Tweet Warning: If any of you out there has cholesterol problems, you'd better not read the following recipe. If any of you out there is voluntarily on a diet, leave it! It's not good for you. Get you ass off that chair and do some exercise instead.
Some of the names of classical Czech dishes are rather curious. "Moravský Vrabec", for example. The translation is "Moravian Sparrows", but it's actually made with roasted cubes of marinated pork. It's a favourite pub grub, specially at lunch time.
The other day I thought I would make my version of the recipe. It's ideal for an ugly weekend day, when we have more than enough time, but don't feel like doing much. It doesn't need much work, but it requires quite a bit of time.
Another advantage is that this is a very versatile recipe. Here it's usually served with knedlíky and stewed cabbage, but there's no problem to serve it with potatoes in any form, veggies, rice or salad.
Ingredients: (serves 4)
1.5 kg of pork. Shoulder or any other fatty cut.
Almost a pint of beer. I used a good Czech Pale Lager, but a German Pils or Export or even a Pale Ale would do the job just fine.
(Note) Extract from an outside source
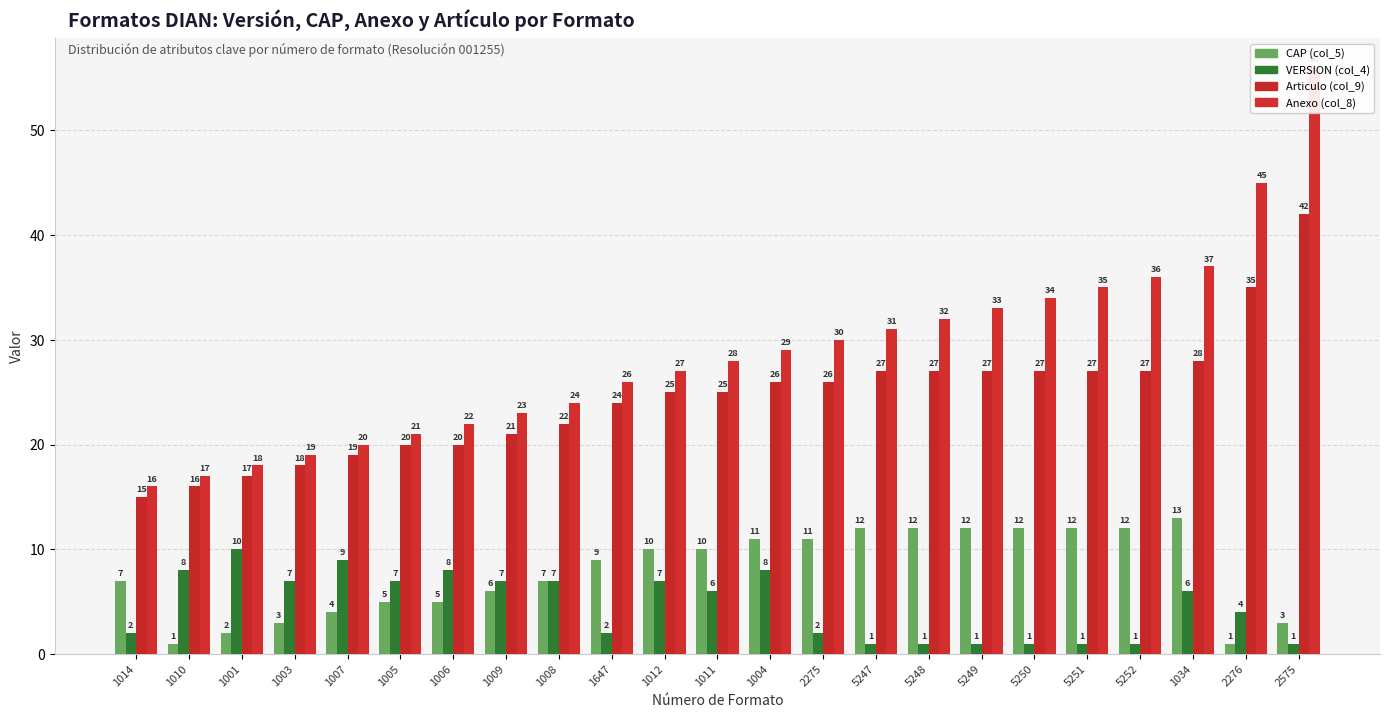

Is it true that CAP (col_5) equals 1 at 2276?

False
2-3 tablespoons of olive oil
3-4 cloves of garlic, thinly sliced
1 tablespoon of Hungarian paprika.
1 tablespoon of cumin or caraway seed
Some sage, thyme and rosemary
Salt and pepper
Approx. 100g of lard.
For the marinade. In a large bowl put all the ingredients except the pork and lard. I do it this way. I first add the spices, salt and herbs, then a bit of the beer and mix well with an eggbeater. Then I add the rest of the beer, the oil and garlic and mix once again until it looks rather uniform.
Cut the meat in cubes of 3 cm by side, sort of, leaving all the fat, no matter how thick, and add it to the marinade. Leave it on the counter for 2 (maybe 3) hours.
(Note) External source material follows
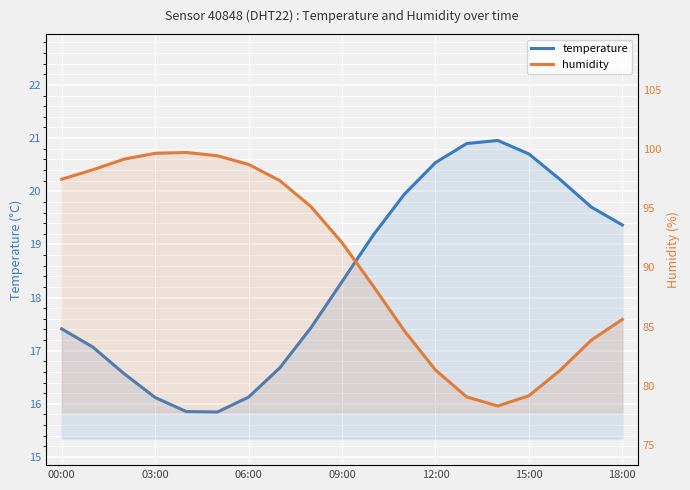

At which label is temperature closest to 18?

09:00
Put the meat with the marinade in a deep and not too big roasting pan. Add enough water to cover 3/4 of it, then add the lard cut in small cubes (without it this would be too light, and we don't want that to happen).
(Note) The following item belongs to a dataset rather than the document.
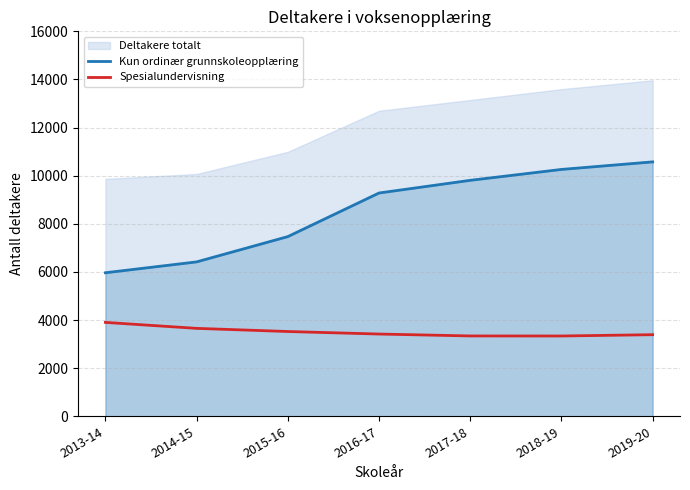

Reading left to right, extract all data points from this chart.

Kun ordinær grunnskoleopplæring: 2013-14=5965	2014-15=6417	2015-16=7468	2016-17=9280	2017-18=9807	2018-19=10260	2019-20=10574
Spesialundervisning: 2013-14=3902	2014-15=3654	2015-16=3523	2016-17=3418	2017-18=3339	2018-19=3337	2019-20=3391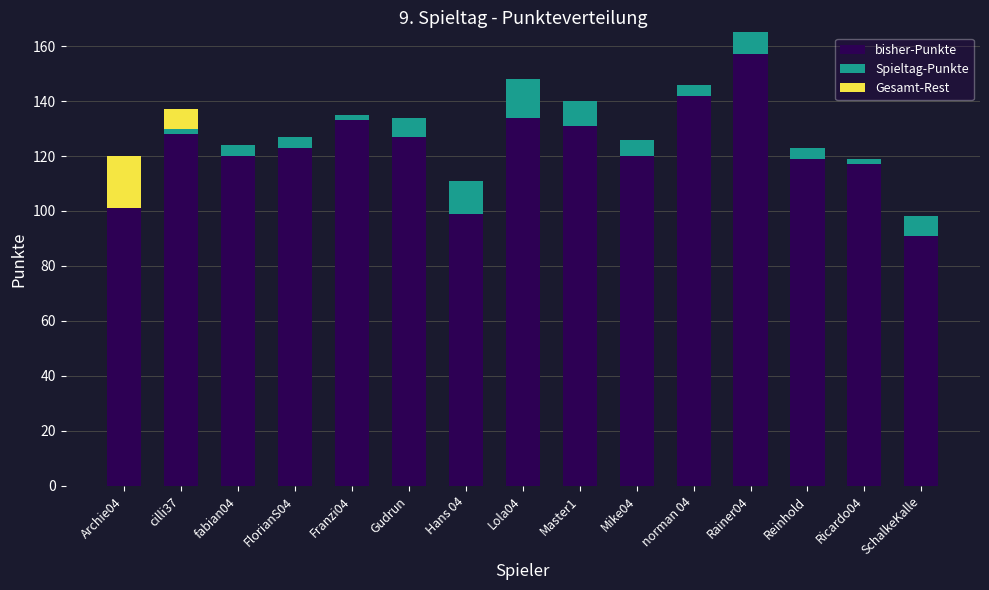

What is the maximum value for bisher-Punkte?

157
Put the pan in an oven preheated to 200°C and roast for 60-70 min. Halfway through have a look to see if there is enough liquid and also mix it a bit. Serve still warm with some of the juice from the pan.
If you've been careful with the liquid, the meat will be really, really tender. Even the fat will melt on your tongue. Truly delicious stuff.
I didn't try, but I reckon the juice left in the pan could be a nice base for a gravy, otherwise, it's great to dip some bread in.
Since the side was a salad, we paired it with a pale lager, Svijanský Rytíř, the same I used as ingredient. Had I served it with something more solid, I think a Polotmavé, Dunkĺes, Bock, Pale Ale or even a good Porter would have gone down really well.
Enjoy, without moderation. Remember that it's not what you eat, drink or even smoke what kills you, it's how you live.